Question 1: Are the fibres of a family of complex varieties isomorphic as schemes to the geometric generic fibre, outside of a union of countably many subfamilies?
That seems outlandish, so let me explain below the reasoning that led me to ask. If my argument is flawed I would be glad to know why.
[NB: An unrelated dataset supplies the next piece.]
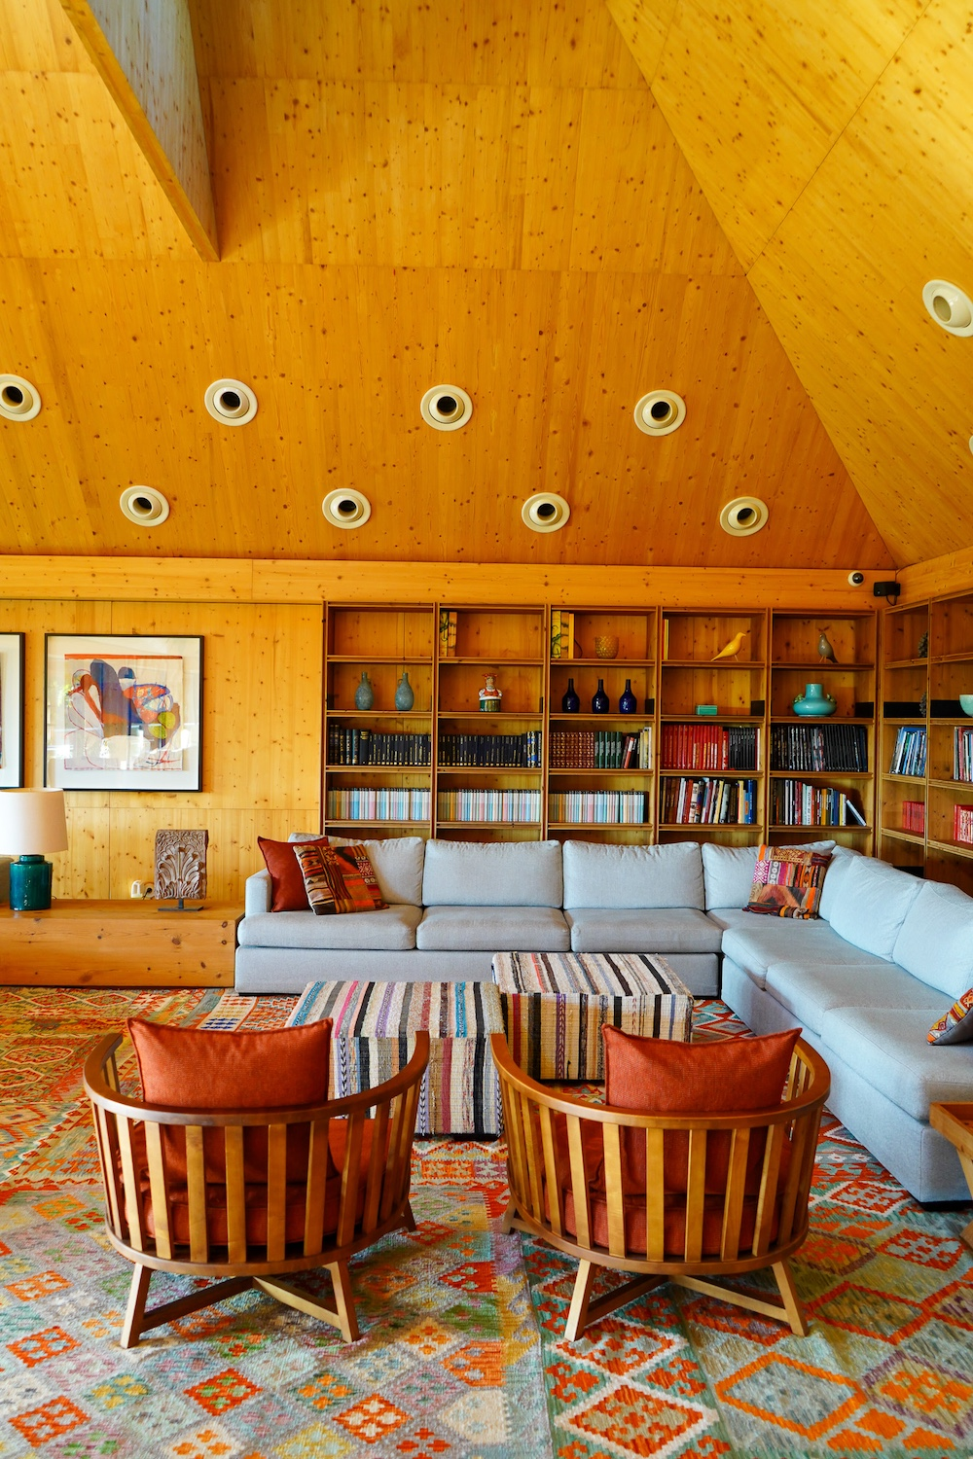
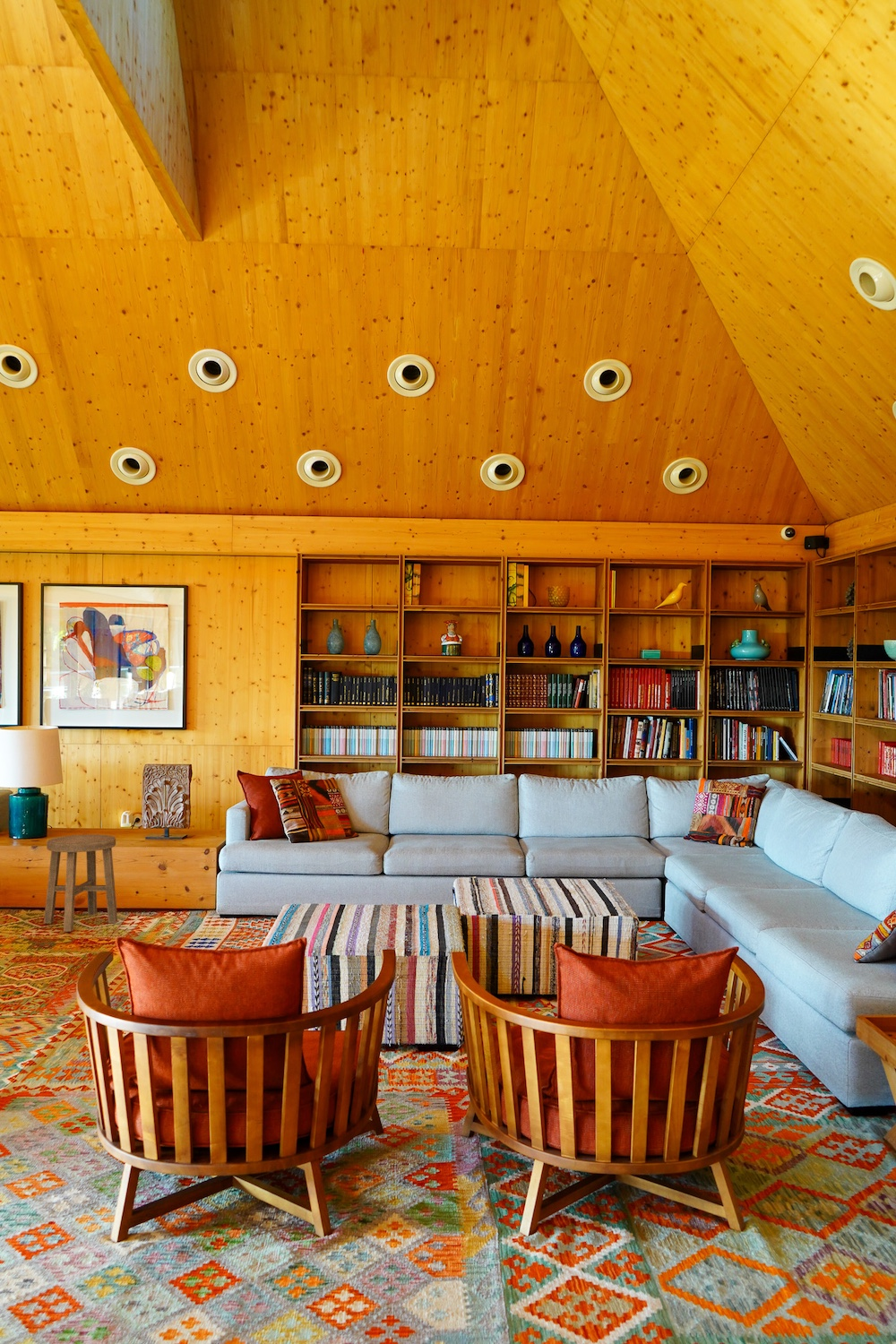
+ stool [43,833,118,933]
If, by contrast, this is well-known, I would be glad of a reference, so I ask:
Question 2: Does anyone know of a published reference for this fact, if it is correct?
I fix the following simple setup for concreteness.
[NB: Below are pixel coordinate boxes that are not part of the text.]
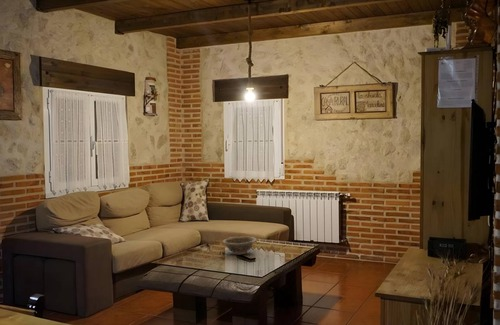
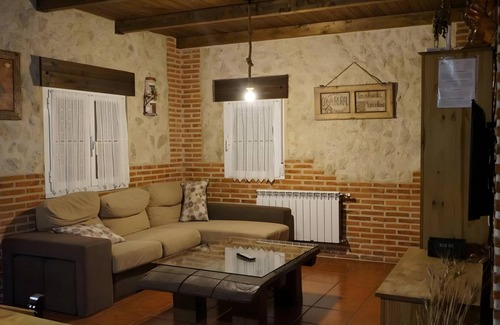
- decorative bowl [222,236,257,255]
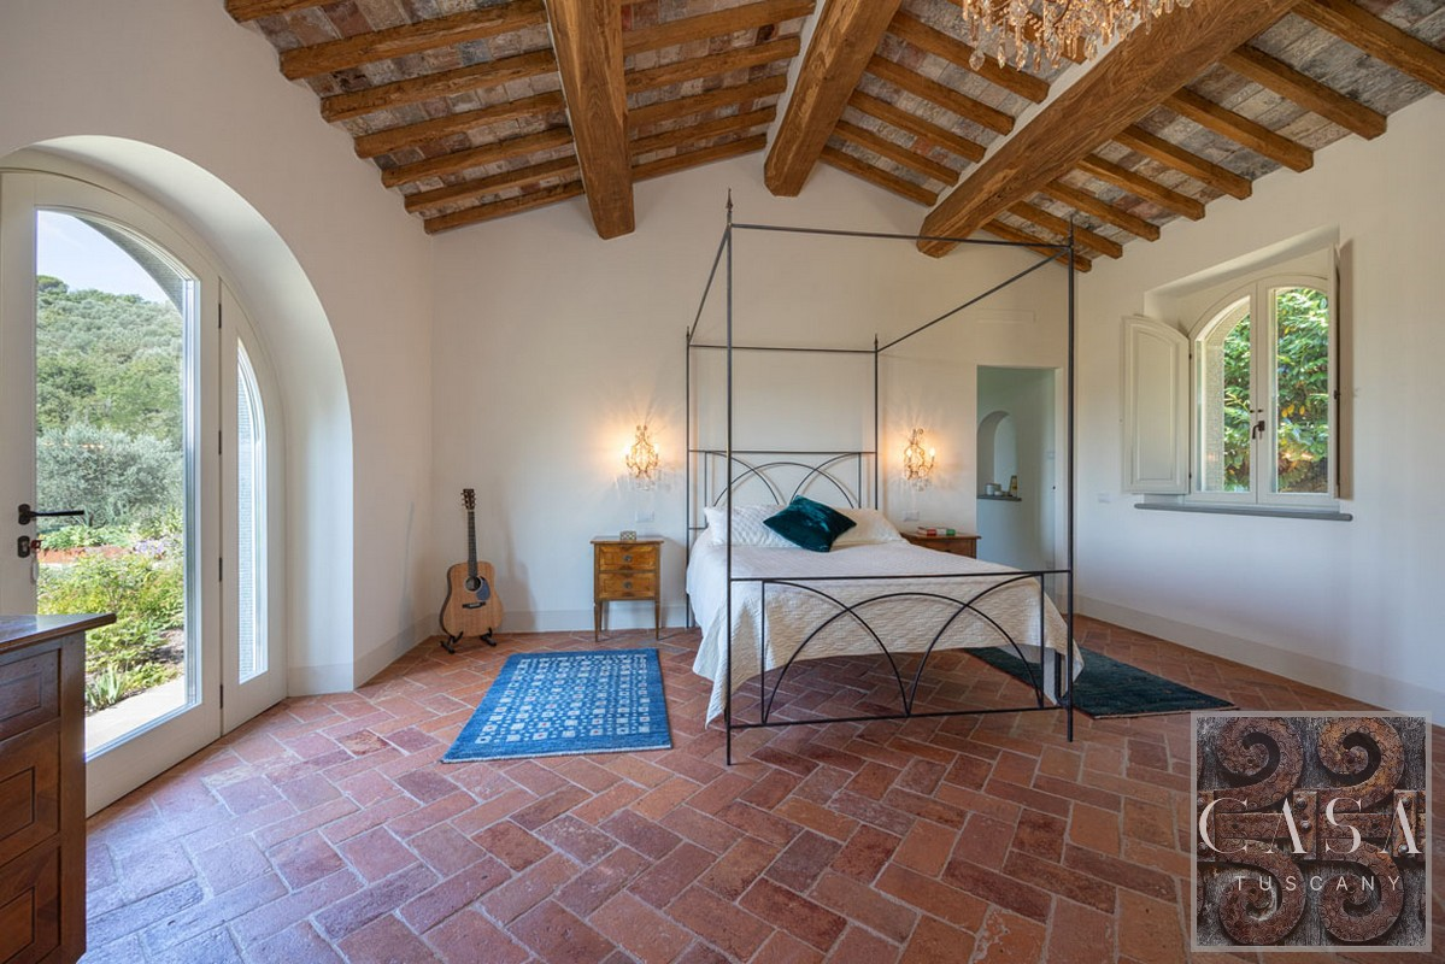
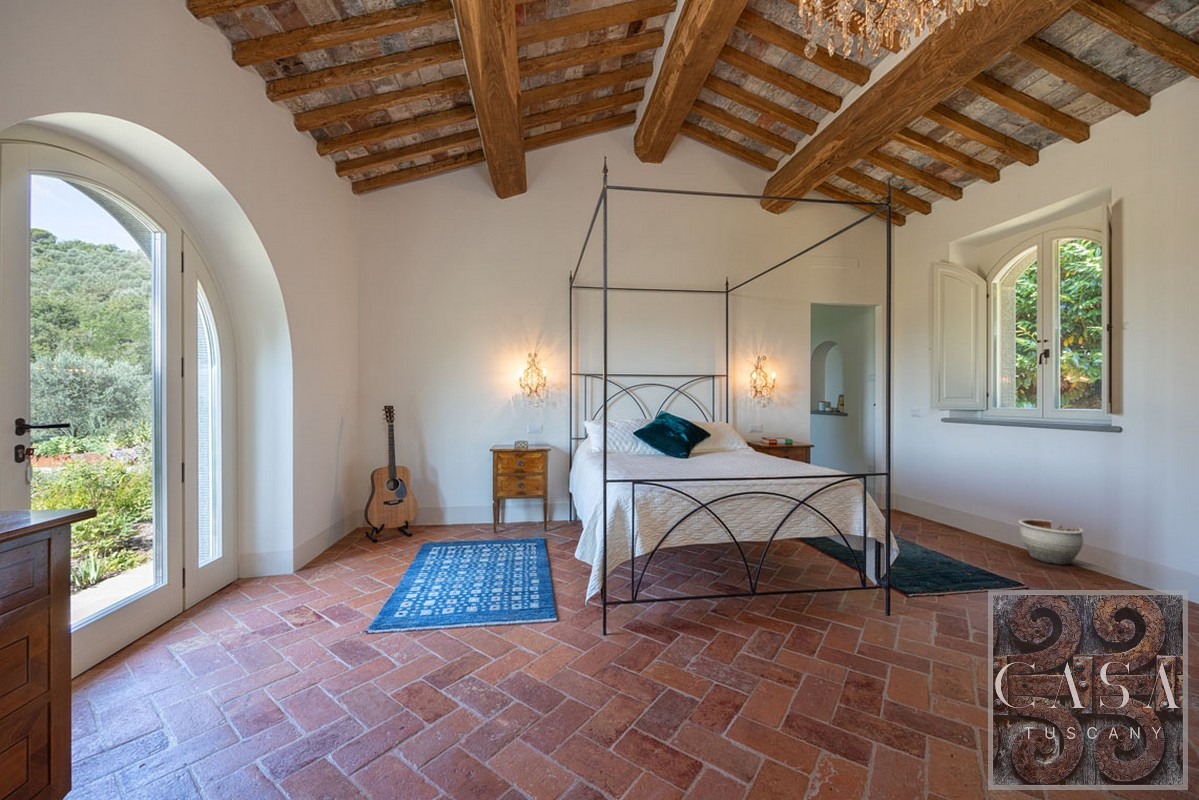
+ planter pot [1018,518,1085,566]
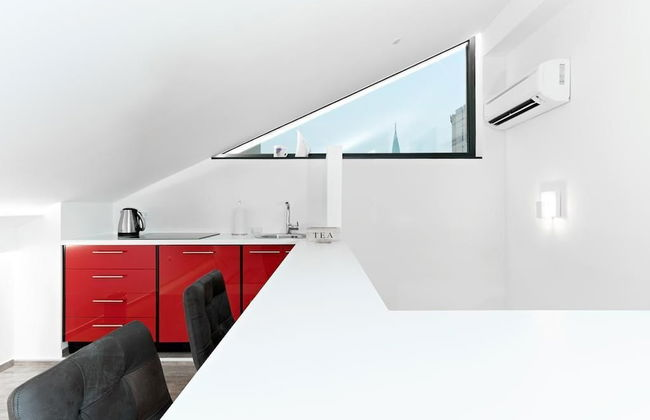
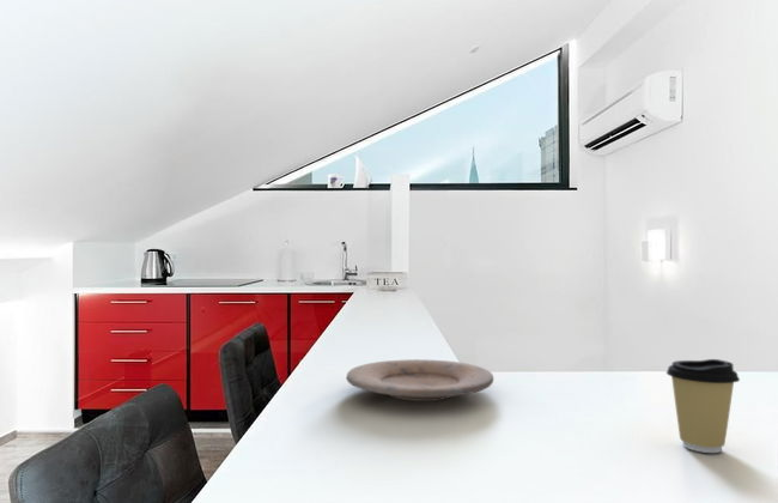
+ coffee cup [665,358,741,454]
+ plate [345,358,494,402]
Let $f: X \rightarrow \mathbf A^1$ be a family of varieties over $\mathbf C$.
Let $k = \mathbf C(t)$, the function field of the base, and $K=\overline{k}$. Let $G$ be the geometric generic fibre of $f$, that is, the $K$-variety$ X \times_{\mathbf A^1} \operatorname{Spec K}$.
Now $K$ is algebraically closed, has characteristic zero, and has the same cardinality as $\mathbf C$. So there is a field isomorphism $\alpha: \mathbf C \simeq K$. (As I understand it, this depends on the axiom of choice, but that's alright.) So base change by $\alpha$ turns $G$ into a variety $G_\alpha$ over $\mathbf C$, isomorphic to $G$ as a scheme. (OK so far?)
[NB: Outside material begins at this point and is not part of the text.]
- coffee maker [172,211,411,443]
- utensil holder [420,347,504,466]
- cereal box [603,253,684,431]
Now suppose for concreteness that $f$ is a family of hypersurfaces in projective space $\mathbf P^n$, so it is given by a form $F(x_0,\ldots,x_n;t)$ where the $x_i$ are coordinates coordinates on $\mathbf P^n$ and $t$ is the coordinate on $\mathbf A^1$.
Now pick any number $z \in \mathbf C$ which is algebraically independent from all the coefficients of $F$. Then we can choose our field isomorphism so that $\alpha^{-1}$ fixes all the coefficients of $F$, and $\alpha^{-1}(t)=z$. Then base change by $\alpha$ just has the effect of substituting $z$ in place of $t$ in the form $F$: in other words, $G \simeq G_\alpha \simeq G_z$, the fibre of $f$ over $z \in \mathbf A^1$.
This argument has the disturbing (to me) consequence that all but countably many fibres of $f$ are isomorphic, albeit in a weird way, as schemes. (Of course, it doesn't claim that they are isomorphic as varieties over $\mathbf C$, which would be absurd.) But maybe this just shows that my intuition about scheme isomorphism is lacking. Either way, I would be glad to know!
Best Answer
This statement is indeed pretty remarkable. A reference is Lemma 2.1 in C. Vial. Algebraic cycles and fibrations. Documenta Math. 18 (2013). The statement there is given for varieties, but it seems likely that it holds more generally.